Berita Internasional

70 Persen Wilayah Gaza jadi Zona Terlarang usai Israel Langgar Gencatan Senjata

OCHA menemukan bahwa Israel telah membatasi akses ke sekitar 70 persen wilayah Jalur Gaza.

Penulis: Mareza Sutan AJ | Editor: Mareza Sutan AJ
Tangkapan Layar/Al Jazeera
PETA GAZA.- Tangkapan layar dari Al Jazeera, Rabu (7/5/2025). Israel telah mengubah 70 persen wilayah Gaza menjadi zona terlarang, dalam peta.

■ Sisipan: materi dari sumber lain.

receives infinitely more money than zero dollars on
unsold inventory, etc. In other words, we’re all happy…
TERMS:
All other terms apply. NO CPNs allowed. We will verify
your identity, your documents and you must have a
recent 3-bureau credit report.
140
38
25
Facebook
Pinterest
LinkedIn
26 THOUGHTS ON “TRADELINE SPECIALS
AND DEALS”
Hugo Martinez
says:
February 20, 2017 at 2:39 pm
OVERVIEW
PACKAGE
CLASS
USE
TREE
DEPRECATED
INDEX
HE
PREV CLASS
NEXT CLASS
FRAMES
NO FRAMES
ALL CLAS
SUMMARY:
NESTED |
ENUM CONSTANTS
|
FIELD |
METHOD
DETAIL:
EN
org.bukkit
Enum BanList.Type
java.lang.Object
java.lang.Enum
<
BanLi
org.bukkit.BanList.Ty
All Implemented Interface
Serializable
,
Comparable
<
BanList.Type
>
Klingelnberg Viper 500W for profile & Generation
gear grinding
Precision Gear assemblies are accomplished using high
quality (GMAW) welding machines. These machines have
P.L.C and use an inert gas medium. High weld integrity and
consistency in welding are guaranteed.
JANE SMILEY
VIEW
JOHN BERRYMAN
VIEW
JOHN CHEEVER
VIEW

Sejak Israel melanggar gencatan senjata, negara itu telah menyatakan sebagian besar wilayah Gaza sebagai zona terlarang, memaksa pengusiran di tengah serangan, dan memblokir semua bantuan kemanusiaan. 

TRIBUNJAMBI.COM - Terungkap, Israel menjadikan 70 persen wilayah Gaza sebagai zona terlarang.

Hal itu berdasarkan temuan Kantor Perserikatan Bangsa-Bangsa (PBB) untuk Koordinasi Urusan Kemanusiaan (OCHA).

OCHA menemukan bahwa Israel telah membatasi akses ke sekitar 70 persen wilayah Jalur Gaza.

Wilayah tersebut telah dinyatakan sebagai zona terlarang atau berada di bawah perintah pemindahan paksa.

Di Gaza selatan, hampir seluruh wilayah Rafah telah dikosongkan setelah perintah pemindahan oleh militer Israel sejak akhir Maret.

Adapun di Gaza utara, hampir seluruh Kota Gaza telah ditetapkan sebagai zona terlarang.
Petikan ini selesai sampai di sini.